◆ What you have to do: Which lines run from the start of the data below to the line containing "immunohistochemistry (IHC) micrograph"? Set them down exactly, with none added.

━━━━━━

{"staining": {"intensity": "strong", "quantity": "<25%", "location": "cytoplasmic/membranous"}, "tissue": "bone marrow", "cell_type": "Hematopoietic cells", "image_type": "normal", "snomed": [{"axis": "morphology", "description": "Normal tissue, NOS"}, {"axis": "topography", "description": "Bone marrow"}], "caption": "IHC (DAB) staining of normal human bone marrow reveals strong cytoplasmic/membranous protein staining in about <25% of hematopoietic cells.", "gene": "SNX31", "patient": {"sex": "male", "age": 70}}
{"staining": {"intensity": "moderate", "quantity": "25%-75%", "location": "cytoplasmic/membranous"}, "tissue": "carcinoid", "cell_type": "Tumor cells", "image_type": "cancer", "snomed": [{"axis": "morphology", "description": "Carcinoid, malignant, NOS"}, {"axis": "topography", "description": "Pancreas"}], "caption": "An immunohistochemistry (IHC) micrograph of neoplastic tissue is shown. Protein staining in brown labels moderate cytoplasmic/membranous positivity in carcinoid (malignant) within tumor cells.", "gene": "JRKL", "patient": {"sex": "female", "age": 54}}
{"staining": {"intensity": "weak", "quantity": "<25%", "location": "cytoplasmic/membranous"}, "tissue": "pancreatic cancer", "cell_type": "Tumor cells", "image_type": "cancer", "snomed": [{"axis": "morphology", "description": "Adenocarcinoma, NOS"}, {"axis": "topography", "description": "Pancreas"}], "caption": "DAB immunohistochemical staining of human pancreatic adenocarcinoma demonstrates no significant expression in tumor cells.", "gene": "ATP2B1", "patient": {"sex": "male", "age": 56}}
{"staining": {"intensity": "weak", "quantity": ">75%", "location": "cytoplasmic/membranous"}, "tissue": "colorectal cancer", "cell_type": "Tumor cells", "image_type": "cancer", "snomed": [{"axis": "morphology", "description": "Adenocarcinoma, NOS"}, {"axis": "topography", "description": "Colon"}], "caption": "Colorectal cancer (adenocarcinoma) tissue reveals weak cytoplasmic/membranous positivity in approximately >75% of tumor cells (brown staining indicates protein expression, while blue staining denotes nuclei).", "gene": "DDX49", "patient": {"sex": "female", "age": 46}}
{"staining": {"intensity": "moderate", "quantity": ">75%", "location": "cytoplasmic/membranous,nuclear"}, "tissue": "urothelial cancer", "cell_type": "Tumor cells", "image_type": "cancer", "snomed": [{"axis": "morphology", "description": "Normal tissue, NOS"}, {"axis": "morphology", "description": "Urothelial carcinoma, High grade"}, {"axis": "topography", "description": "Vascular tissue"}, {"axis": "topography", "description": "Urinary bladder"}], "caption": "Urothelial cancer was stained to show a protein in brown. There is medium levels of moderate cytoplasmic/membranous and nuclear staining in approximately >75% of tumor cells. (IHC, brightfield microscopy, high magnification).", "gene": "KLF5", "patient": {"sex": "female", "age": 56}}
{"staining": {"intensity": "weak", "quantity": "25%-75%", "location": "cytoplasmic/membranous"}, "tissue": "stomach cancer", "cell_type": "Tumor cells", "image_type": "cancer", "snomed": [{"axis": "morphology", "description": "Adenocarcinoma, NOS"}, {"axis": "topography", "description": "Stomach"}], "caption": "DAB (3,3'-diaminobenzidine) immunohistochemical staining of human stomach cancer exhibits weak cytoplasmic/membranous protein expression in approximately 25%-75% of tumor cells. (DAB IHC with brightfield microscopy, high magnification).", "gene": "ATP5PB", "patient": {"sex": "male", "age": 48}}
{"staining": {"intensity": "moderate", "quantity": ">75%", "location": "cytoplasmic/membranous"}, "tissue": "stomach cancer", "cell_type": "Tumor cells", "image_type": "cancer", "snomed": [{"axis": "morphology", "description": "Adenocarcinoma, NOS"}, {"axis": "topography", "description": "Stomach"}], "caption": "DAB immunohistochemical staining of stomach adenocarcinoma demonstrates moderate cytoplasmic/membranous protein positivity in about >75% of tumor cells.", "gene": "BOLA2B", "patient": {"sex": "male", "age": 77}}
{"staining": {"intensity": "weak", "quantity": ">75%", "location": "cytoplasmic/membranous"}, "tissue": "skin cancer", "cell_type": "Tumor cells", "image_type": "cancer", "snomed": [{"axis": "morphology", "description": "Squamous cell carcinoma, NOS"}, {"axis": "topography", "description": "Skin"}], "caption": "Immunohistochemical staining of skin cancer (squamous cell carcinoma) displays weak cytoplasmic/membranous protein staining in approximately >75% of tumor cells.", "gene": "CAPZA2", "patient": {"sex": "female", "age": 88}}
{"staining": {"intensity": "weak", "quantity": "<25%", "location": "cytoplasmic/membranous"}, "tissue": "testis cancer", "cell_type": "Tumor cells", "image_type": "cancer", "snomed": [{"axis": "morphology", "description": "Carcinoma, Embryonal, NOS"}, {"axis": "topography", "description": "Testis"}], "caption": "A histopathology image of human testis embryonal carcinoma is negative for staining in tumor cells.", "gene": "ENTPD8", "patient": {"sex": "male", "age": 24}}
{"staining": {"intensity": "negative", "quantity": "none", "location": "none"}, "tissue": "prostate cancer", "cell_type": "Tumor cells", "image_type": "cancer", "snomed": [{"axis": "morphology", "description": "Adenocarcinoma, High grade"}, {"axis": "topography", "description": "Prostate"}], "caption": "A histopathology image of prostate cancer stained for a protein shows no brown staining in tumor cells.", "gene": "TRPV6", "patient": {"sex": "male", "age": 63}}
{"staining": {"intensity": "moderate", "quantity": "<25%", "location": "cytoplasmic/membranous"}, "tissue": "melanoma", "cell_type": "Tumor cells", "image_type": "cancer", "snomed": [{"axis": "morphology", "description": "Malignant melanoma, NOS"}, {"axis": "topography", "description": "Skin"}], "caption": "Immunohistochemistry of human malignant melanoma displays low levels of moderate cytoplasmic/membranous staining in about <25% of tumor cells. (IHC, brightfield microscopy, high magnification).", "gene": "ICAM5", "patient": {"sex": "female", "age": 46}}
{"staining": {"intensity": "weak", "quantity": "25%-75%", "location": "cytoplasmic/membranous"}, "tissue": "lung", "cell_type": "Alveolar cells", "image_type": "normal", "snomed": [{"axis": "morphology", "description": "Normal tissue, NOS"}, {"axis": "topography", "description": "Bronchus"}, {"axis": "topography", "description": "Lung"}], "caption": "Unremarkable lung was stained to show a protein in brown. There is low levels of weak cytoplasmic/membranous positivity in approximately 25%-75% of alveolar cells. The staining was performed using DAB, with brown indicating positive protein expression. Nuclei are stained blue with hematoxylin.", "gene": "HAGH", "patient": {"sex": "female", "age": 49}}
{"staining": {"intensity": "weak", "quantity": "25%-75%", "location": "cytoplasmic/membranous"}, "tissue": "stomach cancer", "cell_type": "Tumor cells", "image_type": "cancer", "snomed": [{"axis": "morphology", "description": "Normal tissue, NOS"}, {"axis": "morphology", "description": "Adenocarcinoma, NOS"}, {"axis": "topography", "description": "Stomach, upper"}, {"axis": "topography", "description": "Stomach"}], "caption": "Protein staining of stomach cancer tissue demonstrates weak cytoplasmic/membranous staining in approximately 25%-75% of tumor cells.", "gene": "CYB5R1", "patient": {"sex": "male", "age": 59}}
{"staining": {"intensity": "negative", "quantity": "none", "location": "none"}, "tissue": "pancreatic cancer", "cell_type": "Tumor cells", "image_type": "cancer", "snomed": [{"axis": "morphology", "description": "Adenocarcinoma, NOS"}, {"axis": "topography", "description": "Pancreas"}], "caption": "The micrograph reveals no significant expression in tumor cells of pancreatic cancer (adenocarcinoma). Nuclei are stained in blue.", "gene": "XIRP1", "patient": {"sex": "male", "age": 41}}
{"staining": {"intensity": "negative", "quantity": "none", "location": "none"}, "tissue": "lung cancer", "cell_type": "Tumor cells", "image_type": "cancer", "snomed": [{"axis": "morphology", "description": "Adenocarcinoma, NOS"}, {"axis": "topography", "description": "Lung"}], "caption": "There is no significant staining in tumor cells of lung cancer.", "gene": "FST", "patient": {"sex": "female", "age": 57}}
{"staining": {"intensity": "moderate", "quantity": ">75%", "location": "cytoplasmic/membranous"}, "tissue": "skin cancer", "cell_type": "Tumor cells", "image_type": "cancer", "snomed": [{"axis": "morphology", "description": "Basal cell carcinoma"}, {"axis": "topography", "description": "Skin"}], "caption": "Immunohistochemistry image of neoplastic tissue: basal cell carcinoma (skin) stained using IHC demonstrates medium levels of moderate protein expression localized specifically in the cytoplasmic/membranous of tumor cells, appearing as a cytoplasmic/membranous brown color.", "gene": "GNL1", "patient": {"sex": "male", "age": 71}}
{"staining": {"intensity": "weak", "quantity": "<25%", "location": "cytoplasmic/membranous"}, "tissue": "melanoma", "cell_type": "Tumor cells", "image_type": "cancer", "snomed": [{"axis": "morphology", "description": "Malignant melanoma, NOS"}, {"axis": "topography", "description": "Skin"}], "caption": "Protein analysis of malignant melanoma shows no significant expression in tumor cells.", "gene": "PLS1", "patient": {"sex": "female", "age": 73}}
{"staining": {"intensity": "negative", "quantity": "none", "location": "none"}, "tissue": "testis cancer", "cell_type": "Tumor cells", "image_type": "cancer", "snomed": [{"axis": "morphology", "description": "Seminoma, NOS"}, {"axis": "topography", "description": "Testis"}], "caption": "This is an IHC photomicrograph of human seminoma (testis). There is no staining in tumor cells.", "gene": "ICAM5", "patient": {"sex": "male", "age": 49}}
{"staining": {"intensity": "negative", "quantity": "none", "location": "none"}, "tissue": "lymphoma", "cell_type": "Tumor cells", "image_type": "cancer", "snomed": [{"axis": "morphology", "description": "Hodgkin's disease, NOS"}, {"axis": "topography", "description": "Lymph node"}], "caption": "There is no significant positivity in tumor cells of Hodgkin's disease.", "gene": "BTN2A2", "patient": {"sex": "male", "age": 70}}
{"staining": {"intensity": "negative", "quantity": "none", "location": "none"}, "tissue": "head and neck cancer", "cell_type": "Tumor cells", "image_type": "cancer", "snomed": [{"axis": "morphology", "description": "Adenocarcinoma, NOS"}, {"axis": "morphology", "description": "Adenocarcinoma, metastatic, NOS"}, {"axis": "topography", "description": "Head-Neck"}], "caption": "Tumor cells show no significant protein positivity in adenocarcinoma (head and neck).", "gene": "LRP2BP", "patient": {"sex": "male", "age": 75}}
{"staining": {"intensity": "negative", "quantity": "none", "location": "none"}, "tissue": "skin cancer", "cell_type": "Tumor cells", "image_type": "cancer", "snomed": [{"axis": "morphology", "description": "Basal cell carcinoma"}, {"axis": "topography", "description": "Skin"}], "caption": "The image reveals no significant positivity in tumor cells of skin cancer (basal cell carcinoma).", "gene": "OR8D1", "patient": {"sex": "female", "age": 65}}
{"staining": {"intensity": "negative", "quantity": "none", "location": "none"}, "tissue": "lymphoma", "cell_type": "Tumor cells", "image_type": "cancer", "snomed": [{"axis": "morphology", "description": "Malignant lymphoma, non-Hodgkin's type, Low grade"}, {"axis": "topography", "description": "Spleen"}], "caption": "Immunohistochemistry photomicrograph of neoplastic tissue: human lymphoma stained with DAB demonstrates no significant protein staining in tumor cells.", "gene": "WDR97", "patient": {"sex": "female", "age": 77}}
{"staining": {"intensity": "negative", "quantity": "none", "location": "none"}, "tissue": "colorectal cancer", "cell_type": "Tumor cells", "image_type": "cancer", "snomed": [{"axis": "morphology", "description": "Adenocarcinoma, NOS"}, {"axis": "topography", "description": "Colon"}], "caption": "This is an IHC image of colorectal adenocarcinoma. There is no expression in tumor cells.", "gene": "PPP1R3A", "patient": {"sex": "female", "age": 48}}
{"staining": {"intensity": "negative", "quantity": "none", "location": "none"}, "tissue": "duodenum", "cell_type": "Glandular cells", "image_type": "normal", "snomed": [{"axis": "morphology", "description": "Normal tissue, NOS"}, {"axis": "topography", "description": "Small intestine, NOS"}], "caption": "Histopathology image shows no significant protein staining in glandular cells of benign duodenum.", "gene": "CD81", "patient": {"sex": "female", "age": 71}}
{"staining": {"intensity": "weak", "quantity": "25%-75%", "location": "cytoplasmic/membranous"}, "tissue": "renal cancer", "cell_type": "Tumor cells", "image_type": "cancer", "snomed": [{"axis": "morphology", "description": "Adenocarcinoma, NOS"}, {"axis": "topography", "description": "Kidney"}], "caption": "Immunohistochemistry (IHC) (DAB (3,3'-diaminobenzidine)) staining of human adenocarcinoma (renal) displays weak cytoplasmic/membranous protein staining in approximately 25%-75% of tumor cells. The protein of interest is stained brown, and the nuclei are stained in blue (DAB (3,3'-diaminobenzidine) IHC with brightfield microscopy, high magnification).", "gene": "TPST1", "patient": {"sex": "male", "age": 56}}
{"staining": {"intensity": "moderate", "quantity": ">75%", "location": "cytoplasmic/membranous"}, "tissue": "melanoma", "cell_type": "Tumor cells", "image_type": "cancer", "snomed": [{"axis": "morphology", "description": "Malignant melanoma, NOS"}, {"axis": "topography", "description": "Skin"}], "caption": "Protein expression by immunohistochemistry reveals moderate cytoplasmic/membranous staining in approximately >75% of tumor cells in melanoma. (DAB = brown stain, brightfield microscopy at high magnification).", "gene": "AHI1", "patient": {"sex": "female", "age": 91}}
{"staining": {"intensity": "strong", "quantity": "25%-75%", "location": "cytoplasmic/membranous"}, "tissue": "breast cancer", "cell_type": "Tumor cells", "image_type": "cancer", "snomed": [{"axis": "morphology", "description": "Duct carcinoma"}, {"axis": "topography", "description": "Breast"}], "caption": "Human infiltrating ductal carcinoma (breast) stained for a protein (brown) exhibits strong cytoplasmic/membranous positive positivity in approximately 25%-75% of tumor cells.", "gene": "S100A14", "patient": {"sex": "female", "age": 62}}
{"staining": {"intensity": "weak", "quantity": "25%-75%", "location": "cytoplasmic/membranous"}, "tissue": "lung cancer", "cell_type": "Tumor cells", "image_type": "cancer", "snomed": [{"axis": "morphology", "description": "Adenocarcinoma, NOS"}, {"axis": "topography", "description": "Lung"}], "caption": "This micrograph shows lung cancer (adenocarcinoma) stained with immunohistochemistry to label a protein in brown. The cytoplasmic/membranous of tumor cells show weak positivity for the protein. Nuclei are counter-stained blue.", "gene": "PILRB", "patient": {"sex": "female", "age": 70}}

━━━━━━

◆ Answer area:
{"staining": {"intensity": "strong", "quantity": "<25%", "location": "cytoplasmic/membranous"}, "tissue": "bone marrow", "cell_type": "Hematopoietic cells", "image_type": "normal", "snomed": [{"axis": "morphology", "description": "Normal tissue, NOS"}, {"axis": "topography", "description": "Bone marrow"}], "caption": "IHC (DAB) staining of normal human bone marrow reveals strong cytoplasmic/membranous protein staining in about <25% of hematopoietic cells.", "gene": "SNX31", "patient": {"sex": "male", "age": 70}}
{"staining": {"intensity": "moderate", "quantity": "25%-75%", "location": "cytoplasmic/membranous"}, "tissue": "carcinoid", "cell_type": "Tumor cells", "image_type": "cancer", "snomed": [{"axis": "morphology", "description": "Carcinoid, malignant, NOS"}, {"axis": "topography", "description": "Pancreas"}], "caption": "An immunohistochemistry (IHC) micrograph of neoplastic tissue is shown. Protein staining in brown labels moderate cytoplasmic/membranous positivity in carcinoid (malignant) within tumor cells.", "gene": "JRKL", "patient": {"sex": "female", "age": 54}}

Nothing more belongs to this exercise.